Pictures with circuit source files:
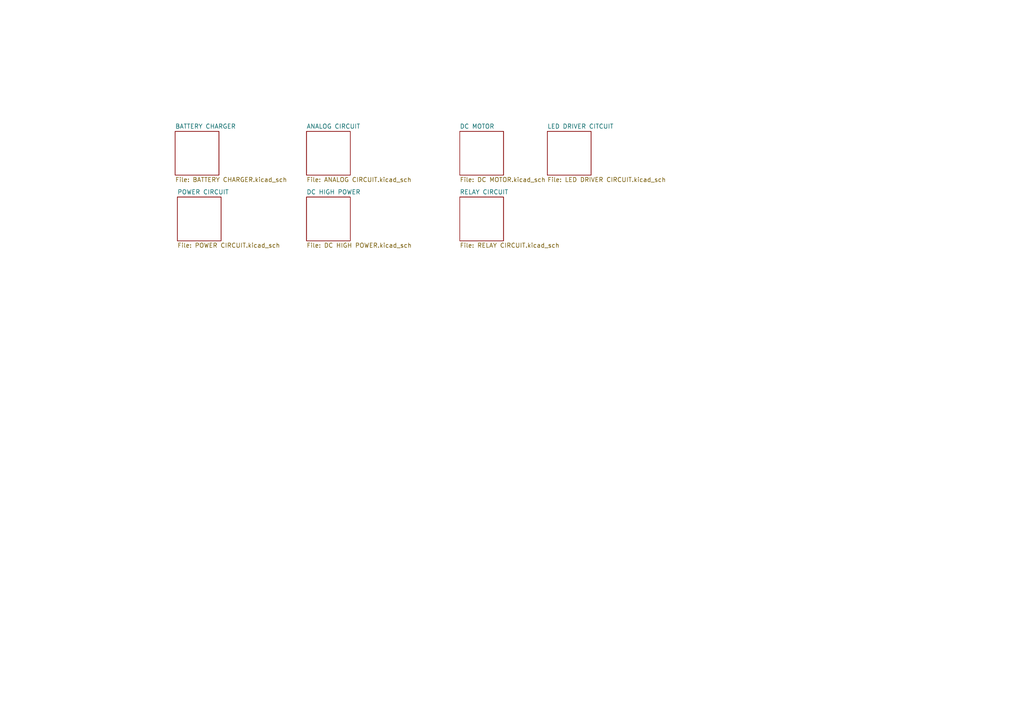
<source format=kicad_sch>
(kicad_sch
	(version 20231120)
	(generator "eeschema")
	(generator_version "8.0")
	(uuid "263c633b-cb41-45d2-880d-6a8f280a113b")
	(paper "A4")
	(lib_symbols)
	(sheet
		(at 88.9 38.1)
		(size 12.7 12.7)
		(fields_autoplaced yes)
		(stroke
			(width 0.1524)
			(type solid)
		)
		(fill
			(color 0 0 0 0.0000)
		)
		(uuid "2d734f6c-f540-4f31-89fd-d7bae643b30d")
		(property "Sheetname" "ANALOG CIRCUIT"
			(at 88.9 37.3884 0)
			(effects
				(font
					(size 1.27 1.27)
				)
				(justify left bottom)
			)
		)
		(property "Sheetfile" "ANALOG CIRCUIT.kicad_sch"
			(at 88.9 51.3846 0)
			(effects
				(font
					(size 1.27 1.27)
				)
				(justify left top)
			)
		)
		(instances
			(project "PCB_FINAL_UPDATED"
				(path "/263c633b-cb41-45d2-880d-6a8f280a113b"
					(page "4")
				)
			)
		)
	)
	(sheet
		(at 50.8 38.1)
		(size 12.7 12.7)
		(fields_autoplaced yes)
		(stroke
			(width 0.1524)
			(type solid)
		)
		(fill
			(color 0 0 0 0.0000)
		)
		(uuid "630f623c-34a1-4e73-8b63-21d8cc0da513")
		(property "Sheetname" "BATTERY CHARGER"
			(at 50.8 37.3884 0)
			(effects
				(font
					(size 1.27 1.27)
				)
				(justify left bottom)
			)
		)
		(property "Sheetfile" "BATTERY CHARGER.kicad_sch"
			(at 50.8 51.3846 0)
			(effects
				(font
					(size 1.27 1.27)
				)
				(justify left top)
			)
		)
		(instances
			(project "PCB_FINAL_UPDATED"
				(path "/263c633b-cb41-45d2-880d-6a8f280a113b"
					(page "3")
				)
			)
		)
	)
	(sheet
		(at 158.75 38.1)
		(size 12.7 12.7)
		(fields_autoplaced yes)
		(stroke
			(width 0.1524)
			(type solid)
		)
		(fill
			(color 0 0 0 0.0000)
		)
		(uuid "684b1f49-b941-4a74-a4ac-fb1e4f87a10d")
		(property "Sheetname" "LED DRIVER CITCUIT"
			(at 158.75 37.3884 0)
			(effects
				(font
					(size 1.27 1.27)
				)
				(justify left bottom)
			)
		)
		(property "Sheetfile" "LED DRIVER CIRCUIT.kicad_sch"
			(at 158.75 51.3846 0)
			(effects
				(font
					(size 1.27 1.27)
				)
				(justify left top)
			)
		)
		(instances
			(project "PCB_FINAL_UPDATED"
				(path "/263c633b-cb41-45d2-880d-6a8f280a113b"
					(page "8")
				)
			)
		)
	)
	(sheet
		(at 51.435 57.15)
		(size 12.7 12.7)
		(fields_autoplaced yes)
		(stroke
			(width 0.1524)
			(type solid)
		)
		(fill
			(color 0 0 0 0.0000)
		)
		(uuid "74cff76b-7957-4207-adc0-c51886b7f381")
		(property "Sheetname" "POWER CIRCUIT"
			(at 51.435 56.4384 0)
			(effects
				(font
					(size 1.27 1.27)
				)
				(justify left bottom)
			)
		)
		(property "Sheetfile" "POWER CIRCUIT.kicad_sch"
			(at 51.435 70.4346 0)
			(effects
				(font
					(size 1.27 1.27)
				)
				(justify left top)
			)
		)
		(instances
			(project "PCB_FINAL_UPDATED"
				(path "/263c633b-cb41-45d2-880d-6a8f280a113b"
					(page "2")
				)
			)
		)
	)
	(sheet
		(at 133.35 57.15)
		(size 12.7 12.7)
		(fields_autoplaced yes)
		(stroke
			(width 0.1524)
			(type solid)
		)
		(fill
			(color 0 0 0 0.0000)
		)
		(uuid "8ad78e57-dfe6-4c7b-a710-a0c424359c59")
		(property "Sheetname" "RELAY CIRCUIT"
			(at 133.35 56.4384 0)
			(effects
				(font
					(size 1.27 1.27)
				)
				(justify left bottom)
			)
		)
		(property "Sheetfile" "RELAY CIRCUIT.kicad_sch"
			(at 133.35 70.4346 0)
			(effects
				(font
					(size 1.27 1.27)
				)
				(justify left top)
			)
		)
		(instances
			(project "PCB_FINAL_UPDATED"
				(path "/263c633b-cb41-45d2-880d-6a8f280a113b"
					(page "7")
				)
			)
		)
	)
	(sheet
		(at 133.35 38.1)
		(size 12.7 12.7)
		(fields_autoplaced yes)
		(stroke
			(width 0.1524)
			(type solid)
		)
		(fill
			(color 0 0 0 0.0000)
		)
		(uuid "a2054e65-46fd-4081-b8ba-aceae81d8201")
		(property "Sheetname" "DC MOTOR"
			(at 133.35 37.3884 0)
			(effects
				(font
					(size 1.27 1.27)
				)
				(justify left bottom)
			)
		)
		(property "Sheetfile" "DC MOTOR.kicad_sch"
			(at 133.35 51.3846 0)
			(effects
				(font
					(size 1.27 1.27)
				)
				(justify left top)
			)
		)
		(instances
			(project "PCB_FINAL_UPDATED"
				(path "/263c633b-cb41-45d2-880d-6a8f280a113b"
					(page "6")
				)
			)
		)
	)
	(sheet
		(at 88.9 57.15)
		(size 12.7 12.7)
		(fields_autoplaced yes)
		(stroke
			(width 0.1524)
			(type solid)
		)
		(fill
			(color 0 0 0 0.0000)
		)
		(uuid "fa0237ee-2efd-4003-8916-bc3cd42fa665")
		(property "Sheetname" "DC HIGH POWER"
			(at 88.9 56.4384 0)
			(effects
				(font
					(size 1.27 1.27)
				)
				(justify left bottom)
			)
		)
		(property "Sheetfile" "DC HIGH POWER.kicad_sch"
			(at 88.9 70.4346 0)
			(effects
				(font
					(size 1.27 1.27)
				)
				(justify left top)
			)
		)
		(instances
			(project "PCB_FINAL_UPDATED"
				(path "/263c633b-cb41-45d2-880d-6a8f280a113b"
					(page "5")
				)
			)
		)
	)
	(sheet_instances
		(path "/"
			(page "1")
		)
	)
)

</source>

ASSIGNED TASK:
Reproduce the lines above exactly, please, but not the pictures in them.

REPLY TO THE EXERCISE:
<source format=kicad_sch>
(kicad_sch
	(version 20231120)
	(generator "eeschema")
	(generator_version "8.0")
	(uuid "263c633b-cb41-45d2-880d-6a8f280a113b")
	(paper "A4")
	(lib_symbols)
	(sheet
		(at 88.9 38.1)
		(size 12.7 12.7)
		(fields_autoplaced yes)
		(stroke
			(width 0.1524)
			(type solid)
		)
		(fill
			(color 0 0 0 0.0000)
		)
		(uuid "2d734f6c-f540-4f31-89fd-d7bae643b30d")
		(property "Sheetname" "ANALOG CIRCUIT"
			(at 88.9 37.3884 0)
			(effects
				(font
					(size 1.27 1.27)
				)
				(justify left bottom)
			)
		)
		(property "Sheetfile" "ANALOG CIRCUIT.kicad_sch"
			(at 88.9 51.3846 0)
			(effects
				(font
					(size 1.27 1.27)
				)
				(justify left top)
			)
		)
		(instances
			(project "PCB_FINAL_UPDATED"
				(path "/263c633b-cb41-45d2-880d-6a8f280a113b"
					(page "4")
				)
			)
		)
	)
	(sheet
		(at 50.8 38.1)
		(size 12.7 12.7)
		(fields_autoplaced yes)
		(stroke
			(width 0.1524)
			(type solid)
		)
		(fill
			(color 0 0 0 0.0000)
		)
		(uuid "630f623c-34a1-4e73-8b63-21d8cc0da513")
		(property "Sheetname" "BATTERY CHARGER"
			(at 50.8 37.3884 0)
			(effects
				(font
					(size 1.27 1.27)
				)
				(justify left bottom)
			)
		)
		(property "Sheetfile" "BATTERY CHARGER.kicad_sch"
			(at 50.8 51.3846 0)
			(effects
				(font
					(size 1.27 1.27)
				)
				(justify left top)
			)
		)
		(instances
			(project "PCB_FINAL_UPDATED"
				(path "/263c633b-cb41-45d2-880d-6a8f280a113b"
					(page "3")
				)
			)
		)
	)
	(sheet
		(at 158.75 38.1)
		(size 12.7 12.7)
		(fields_autoplaced yes)
		(stroke
			(width 0.1524)
			(type solid)
		)
		(fill
			(color 0 0 0 0.0000)
		)
		(uuid "684b1f49-b941-4a74-a4ac-fb1e4f87a10d")
		(property "Sheetname" "LED DRIVER CITCUIT"
			(at 158.75 37.3884 0)
			(effects
				(font
					(size 1.27 1.27)
				)
				(justify left bottom)
			)
		)
		(property "Sheetfile" "LED DRIVER CIRCUIT.kicad_sch"
			(at 158.75 51.3846 0)
			(effects
				(font
					(size 1.27 1.27)
				)
				(justify left top)
			)
		)
		(instances
			(project "PCB_FINAL_UPDATED"
				(path "/263c633b-cb41-45d2-880d-6a8f280a113b"
					(page "8")
				)
			)
		)
	)
	(sheet
		(at 51.435 57.15)
		(size 12.7 12.7)
		(fields_autoplaced yes)
		(stroke
			(width 0.1524)
			(type solid)
		)
		(fill
			(color 0 0 0 0.0000)
		)
		(uuid "74cff76b-7957-4207-adc0-c51886b7f381")
		(property "Sheetname" "POWER CIRCUIT"
			(at 51.435 56.4384 0)
			(effects
				(font
					(size 1.27 1.27)
				)
				(justify left bottom)
			)
		)
		(property "Sheetfile" "POWER CIRCUIT.kicad_sch"
			(at 51.435 70.4346 0)
			(effects
				(font
					(size 1.27 1.27)
				)
				(justify left top)
			)
		)
		(instances
			(project "PCB_FINAL_UPDATED"
				(path "/263c633b-cb41-45d2-880d-6a8f280a113b"
					(page "2")
				)
			)
		)
	)
	(sheet
		(at 133.35 57.15)
		(size 12.7 12.7)
		(fields_autoplaced yes)
		(stroke
			(width 0.1524)
			(type solid)
		)
		(fill
			(color 0 0 0 0.0000)
		)
		(uuid "8ad78e57-dfe6-4c7b-a710-a0c424359c59")
		(property "Sheetname" "RELAY CIRCUIT"
			(at 133.35 56.4384 0)
			(effects
				(font
					(size 1.27 1.27)
				)
				(justify left bottom)
			)
		)
		(property "Sheetfile" "RELAY CIRCUIT.kicad_sch"
			(at 133.35 70.4346 0)
			(effects
				(font
					(size 1.27 1.27)
				)
				(justify left top)
			)
		)
		(instances
			(project "PCB_FINAL_UPDATED"
				(path "/263c633b-cb41-45d2-880d-6a8f280a113b"
					(page "7")
				)
			)
		)
	)
	(sheet
		(at 133.35 38.1)
		(size 12.7 12.7)
		(fields_autoplaced yes)
		(stroke
			(width 0.1524)
			(type solid)
		)
		(fill
			(color 0 0 0 0.0000)
		)
		(uuid "a2054e65-46fd-4081-b8ba-aceae81d8201")
		(property "Sheetname" "DC MOTOR"
			(at 133.35 37.3884 0)
			(effects
				(font
					(size 1.27 1.27)
				)
				(justify left bottom)
			)
		)
		(property "Sheetfile" "DC MOTOR.kicad_sch"
			(at 133.35 51.3846 0)
			(effects
				(font
					(size 1.27 1.27)
				)
				(justify left top)
			)
		)
		(instances
			(project "PCB_FINAL_UPDATED"
				(path "/263c633b-cb41-45d2-880d-6a8f280a113b"
					(page "6")
				)
			)
		)
	)
	(sheet
		(at 88.9 57.15)
		(size 12.7 12.7)
		(fields_autoplaced yes)
		(stroke
			(width 0.1524)
			(type solid)
		)
		(fill
			(color 0 0 0 0.0000)
		)
		(uuid "fa0237ee-2efd-4003-8916-bc3cd42fa665")
		(property "Sheetname" "DC HIGH POWER"
			(at 88.9 56.4384 0)
			(effects
				(font
					(size 1.27 1.27)
				)
				(justify left bottom)
			)
		)
		(property "Sheetfile" "DC HIGH POWER.kicad_sch"
			(at 88.9 70.4346 0)
			(effects
				(font
					(size 1.27 1.27)
				)
				(justify left top)
			)
		)
		(instances
			(project "PCB_FINAL_UPDATED"
				(path "/263c633b-cb41-45d2-880d-6a8f280a113b"
					(page "5")
				)
			)
		)
	)
	(sheet_instances
		(path "/"
			(page "1")
		)
	)
)

</source>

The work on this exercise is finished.